# WORK INSTRUCTION
Out of the data below, copy every line with the string "median".

# INPUT MATERIAL
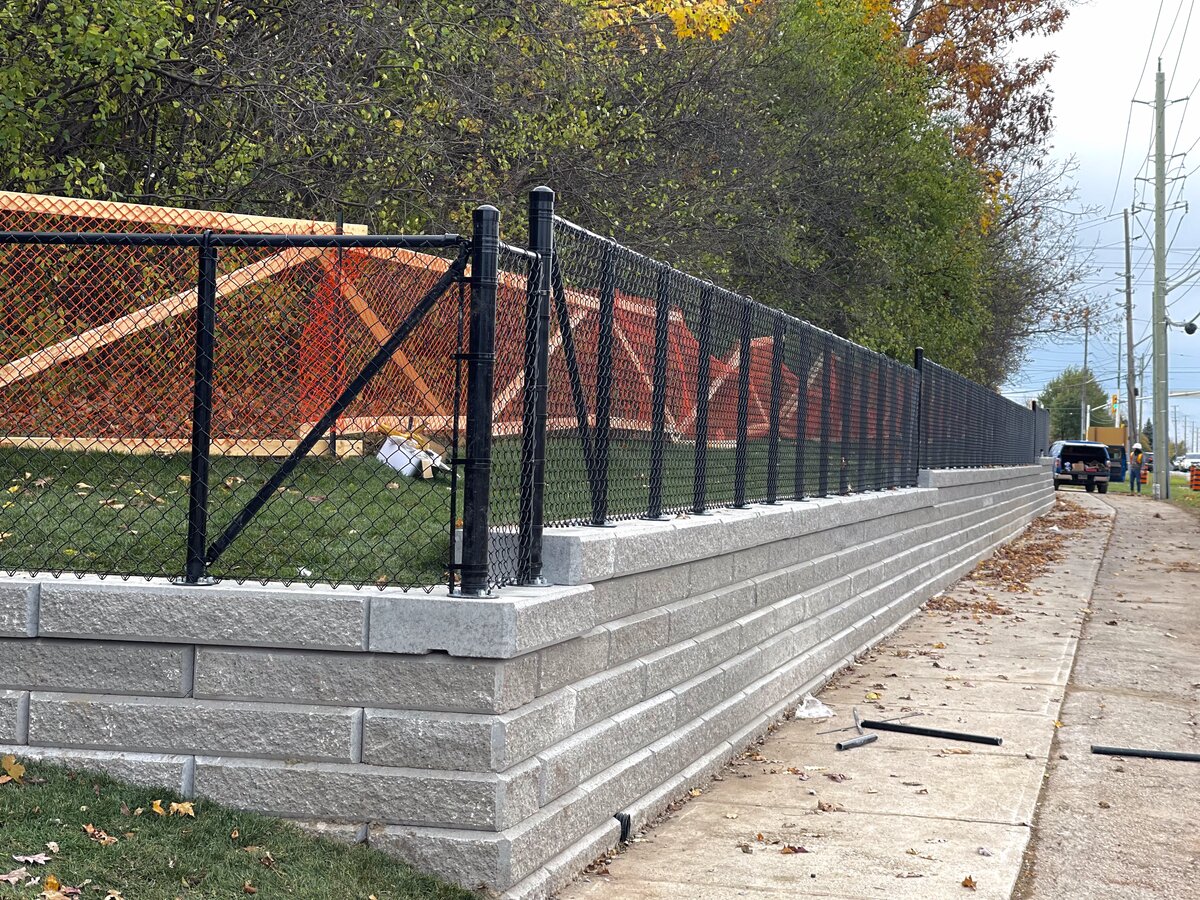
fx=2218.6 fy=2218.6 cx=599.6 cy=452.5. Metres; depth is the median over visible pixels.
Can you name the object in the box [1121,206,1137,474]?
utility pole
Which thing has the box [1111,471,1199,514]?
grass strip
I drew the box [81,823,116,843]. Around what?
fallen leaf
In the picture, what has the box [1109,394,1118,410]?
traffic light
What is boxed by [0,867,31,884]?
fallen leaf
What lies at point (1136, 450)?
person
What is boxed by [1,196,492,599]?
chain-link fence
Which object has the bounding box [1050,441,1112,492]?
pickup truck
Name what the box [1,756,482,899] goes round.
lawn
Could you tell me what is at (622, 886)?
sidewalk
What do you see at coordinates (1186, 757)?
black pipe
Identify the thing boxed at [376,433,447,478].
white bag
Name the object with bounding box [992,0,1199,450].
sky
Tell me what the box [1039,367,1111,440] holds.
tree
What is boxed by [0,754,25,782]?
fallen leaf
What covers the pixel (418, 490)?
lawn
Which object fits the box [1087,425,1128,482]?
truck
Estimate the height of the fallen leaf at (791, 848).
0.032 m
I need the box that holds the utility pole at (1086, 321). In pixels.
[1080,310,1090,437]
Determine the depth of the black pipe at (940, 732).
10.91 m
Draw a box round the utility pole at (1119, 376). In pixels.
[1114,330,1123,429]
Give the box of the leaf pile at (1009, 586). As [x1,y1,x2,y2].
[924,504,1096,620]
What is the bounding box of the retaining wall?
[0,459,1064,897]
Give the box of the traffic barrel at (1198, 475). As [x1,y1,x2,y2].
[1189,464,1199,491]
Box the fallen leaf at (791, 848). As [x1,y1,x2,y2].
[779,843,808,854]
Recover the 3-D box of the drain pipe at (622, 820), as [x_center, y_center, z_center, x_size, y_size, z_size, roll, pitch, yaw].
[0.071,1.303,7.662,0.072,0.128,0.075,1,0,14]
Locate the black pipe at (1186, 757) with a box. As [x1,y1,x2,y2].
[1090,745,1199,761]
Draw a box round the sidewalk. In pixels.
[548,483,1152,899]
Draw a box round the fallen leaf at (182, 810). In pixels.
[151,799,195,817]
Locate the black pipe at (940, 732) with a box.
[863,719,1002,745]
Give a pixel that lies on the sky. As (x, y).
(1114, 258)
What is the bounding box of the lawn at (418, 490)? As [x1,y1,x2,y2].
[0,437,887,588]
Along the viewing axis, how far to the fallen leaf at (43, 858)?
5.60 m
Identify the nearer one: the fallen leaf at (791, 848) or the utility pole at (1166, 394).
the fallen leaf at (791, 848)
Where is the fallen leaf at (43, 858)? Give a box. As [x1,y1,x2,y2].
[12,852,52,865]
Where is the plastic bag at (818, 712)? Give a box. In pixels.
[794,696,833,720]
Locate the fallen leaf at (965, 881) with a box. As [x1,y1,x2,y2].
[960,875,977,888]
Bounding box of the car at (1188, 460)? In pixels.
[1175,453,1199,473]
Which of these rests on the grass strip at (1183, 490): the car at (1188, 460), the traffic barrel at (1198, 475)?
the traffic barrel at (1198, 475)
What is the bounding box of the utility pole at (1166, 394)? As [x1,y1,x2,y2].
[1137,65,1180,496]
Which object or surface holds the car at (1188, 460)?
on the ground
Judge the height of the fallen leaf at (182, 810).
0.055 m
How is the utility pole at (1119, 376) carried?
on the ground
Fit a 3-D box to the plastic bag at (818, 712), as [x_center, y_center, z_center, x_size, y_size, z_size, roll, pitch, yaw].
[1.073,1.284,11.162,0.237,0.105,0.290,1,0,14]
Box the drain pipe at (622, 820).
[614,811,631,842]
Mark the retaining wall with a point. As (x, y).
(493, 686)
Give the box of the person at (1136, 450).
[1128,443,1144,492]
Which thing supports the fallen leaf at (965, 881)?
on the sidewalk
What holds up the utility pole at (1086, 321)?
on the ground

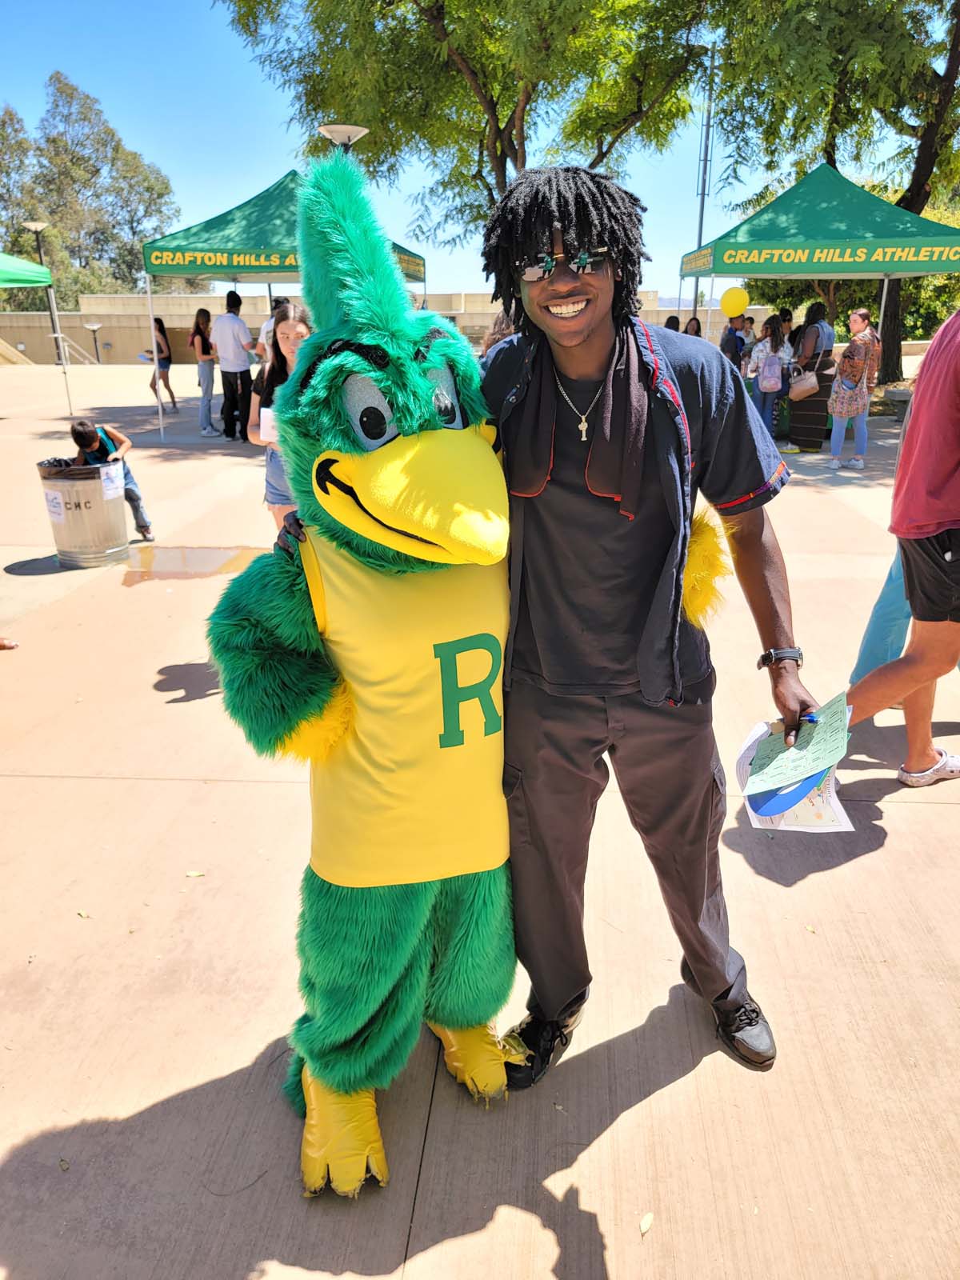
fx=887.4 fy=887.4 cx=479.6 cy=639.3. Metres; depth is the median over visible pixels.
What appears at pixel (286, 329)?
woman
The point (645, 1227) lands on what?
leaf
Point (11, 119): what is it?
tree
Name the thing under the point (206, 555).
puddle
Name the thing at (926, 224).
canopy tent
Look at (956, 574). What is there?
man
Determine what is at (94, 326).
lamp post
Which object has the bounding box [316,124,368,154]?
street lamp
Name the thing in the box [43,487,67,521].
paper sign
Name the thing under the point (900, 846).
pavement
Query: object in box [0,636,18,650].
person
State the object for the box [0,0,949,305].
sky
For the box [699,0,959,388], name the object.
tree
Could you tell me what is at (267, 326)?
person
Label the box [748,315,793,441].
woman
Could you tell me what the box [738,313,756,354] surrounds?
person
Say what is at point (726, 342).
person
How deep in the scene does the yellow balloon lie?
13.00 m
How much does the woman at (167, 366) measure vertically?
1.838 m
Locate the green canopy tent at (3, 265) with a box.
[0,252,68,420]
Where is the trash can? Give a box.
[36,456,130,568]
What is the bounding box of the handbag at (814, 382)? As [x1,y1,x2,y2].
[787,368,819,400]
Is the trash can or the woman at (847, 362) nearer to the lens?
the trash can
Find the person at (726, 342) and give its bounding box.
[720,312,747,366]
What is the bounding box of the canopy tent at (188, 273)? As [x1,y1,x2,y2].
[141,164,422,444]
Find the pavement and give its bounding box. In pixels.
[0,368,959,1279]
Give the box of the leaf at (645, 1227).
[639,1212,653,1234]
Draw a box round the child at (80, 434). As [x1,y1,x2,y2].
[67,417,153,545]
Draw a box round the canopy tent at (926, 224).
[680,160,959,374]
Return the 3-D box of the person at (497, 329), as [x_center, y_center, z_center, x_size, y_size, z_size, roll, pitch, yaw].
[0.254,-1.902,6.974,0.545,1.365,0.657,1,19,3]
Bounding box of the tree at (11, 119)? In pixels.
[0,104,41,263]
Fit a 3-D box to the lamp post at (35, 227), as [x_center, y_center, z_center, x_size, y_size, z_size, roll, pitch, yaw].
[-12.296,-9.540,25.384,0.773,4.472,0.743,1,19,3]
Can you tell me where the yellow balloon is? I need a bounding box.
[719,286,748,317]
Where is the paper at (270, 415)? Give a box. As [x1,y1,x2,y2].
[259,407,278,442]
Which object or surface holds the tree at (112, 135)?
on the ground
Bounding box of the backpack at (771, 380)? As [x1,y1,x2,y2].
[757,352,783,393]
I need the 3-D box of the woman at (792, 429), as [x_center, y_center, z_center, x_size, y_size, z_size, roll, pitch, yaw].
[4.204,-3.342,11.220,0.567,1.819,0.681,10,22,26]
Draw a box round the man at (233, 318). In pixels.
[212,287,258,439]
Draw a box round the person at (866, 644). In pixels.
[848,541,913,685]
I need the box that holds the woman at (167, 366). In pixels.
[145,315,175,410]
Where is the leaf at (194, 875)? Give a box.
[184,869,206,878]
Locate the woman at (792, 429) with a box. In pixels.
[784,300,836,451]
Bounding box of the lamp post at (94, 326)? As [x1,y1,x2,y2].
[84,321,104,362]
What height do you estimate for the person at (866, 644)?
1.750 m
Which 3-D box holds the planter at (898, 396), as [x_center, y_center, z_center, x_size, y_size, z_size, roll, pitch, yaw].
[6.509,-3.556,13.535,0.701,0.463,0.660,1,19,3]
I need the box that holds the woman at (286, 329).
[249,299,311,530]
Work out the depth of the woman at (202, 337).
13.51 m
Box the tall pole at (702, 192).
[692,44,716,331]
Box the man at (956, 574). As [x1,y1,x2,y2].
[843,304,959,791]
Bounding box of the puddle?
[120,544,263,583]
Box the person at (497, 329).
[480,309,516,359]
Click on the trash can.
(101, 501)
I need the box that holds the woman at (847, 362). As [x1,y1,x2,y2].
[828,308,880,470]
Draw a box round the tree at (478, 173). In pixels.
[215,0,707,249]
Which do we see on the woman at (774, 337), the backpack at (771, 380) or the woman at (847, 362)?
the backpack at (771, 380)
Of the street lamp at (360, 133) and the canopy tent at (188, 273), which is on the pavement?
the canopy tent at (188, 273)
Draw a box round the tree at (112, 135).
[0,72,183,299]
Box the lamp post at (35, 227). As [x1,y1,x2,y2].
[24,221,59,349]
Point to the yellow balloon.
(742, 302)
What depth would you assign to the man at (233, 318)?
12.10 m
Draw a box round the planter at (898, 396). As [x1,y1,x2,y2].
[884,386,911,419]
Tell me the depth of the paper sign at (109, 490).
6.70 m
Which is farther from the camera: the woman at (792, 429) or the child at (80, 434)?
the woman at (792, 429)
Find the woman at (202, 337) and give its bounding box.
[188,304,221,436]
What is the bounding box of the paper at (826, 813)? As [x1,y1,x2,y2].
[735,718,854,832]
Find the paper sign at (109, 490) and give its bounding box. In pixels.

# SOLUTION
fx=2218.6 fy=2218.6 cx=599.6 cy=452.5. Metres; depth is the median over visible pixels.
fx=887.4 fy=887.4 cx=479.6 cy=639.3. Metres; depth is the median over visible pixels.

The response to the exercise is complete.